■ PASSAGE TO READ:
╭──
From January 3 to February 3
FAR EAST
Japan’s Policy in China.—Many students of Far Eastern politics found some special significance in the broad phrases of Foreign Minister Hirota’s speech before the Diet on January 22, in which he reiterated Japan’s position as “the stabilizing force of Eastern Asia” and her intention to “try to assist China” to recover stability and also “to meet the genuine aspirations of our country (Japan).” According to one view in Tokyo, what this would mean, and what would be expected to begin at the conversations held at Nanking at the close of January between the Japanese Ambassador and General Chiang Kai-shek, would be a program somewhat as follows: (1) Tacit acceptance by China of the new status in Manchuria, (2) China’s withdrawal from the League and acceptance of Japanese instead of Western military advisers and instructors, (3) closer economic co-operation, with possible loans from Japan, (4) aid from Japan in suppression of banditry, and finally perhaps a treaty (as with Manchukuo) making Japan responsible for the defense of China. Such a policy would indeed seem difficult enough, in view of the present hostile feeling in China, and it would not be carried out in brief time. If such were in view, it would give added significance to Foreign Minister Hirota’s statement that “the foreign relations of a country are a reflection of the moral power and material strength of a people," which in simpler terms means that a nation's foreign policy depends on popular support and material, or fighting, strength—a sentiment that other nations might well think over.
╰──
■ MATERIAL PROVIDED:
╭──
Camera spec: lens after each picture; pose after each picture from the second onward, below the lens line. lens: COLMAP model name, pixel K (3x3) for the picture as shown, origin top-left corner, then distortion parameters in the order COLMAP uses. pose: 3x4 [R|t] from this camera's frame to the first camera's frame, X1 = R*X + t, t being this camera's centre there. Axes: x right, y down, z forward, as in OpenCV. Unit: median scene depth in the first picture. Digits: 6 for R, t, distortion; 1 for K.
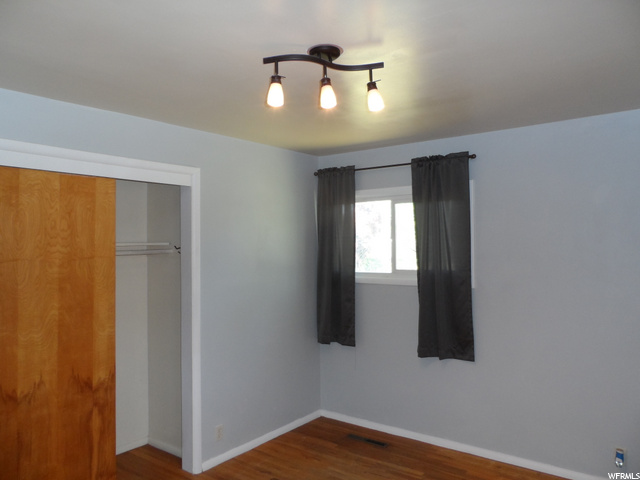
lens RADIAL K [[482.6, 0, 320.4], [0, 482.6, 240.9], [0, 0, 1]] dist [0.000108, -0.003352]
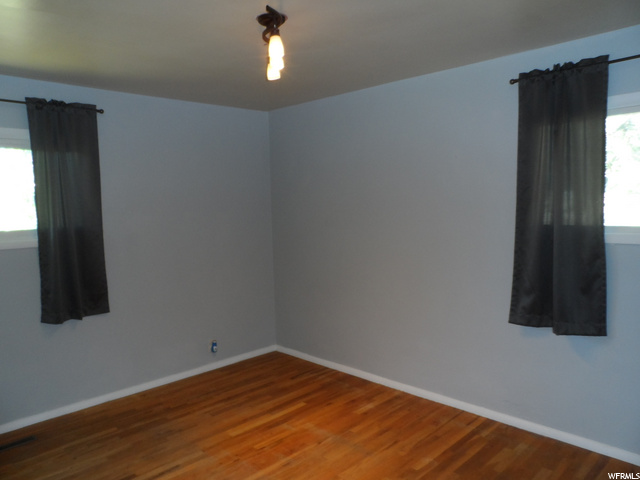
╰──
■ WHAT THE EXERCISE ASKS: Write the next part of the summary on Japan's policy in China, picking up after its last sentence. The listing has nothing to do with the summary on Japan's policy in China.

■ TASK RESPONSE:
RUSSIA AND JAPAN.—In the course of the speech already mentioned, Foreign Minister Hirota expressed the hope that the Soviet Republic would "give special consideration to the erection of military works in the Far East, especially along the Siberian-Manchukuo frontiers, with the view of promoting mutual trust and assurance"—the meaning being, apparently, that Soviet removal of defenses and troops from Siberia would relieve the tension. Replying indirectly to this proposal, Premier Molotoff, speaking before the
Russian Soviet Congress at Moscow on January 31, called attention to the fact that among other treaties violated by Japan in Manchuria was the now almost forgotten treaty of Portsmouth, which called for the demilitarization of Manchuria by both Russians and Japanese. At the same Congress it was announced that within the past two years Soviet military expenditures have tripled and the army has been increased from 562,000 to 940,000.
INCURSIONS INTO CILAHAR.—Hostilities in January between Japanese and Chinese forces on the Western frontier of Jehol province called attention again to the possibility of further Japanese expansion in Continental Asia. The clashes, which involved a Japanese advance into the Chinese territory between Jehol and the Great Wall, resulted in about 300 casualties on each side, including 162 Japanese killed and 164 wounded. Though described by Japan as a "clearing of the area" west of the frontier, many Chinese looked upon the operations as a first step toward the extension of Japanese control over the province of Chahar, through which runs the main caravan route from Peiping to Outer Mongolia.
Shortly after the Chahar fighting, there was a conflict between Japanese troops and a Mongolian force near Bor Nor, a lake on the Manchukuo-Mongolian frontier. This had no serious sequel and was interpreted merely as another manifestation of Japanese peace making in northern Asia.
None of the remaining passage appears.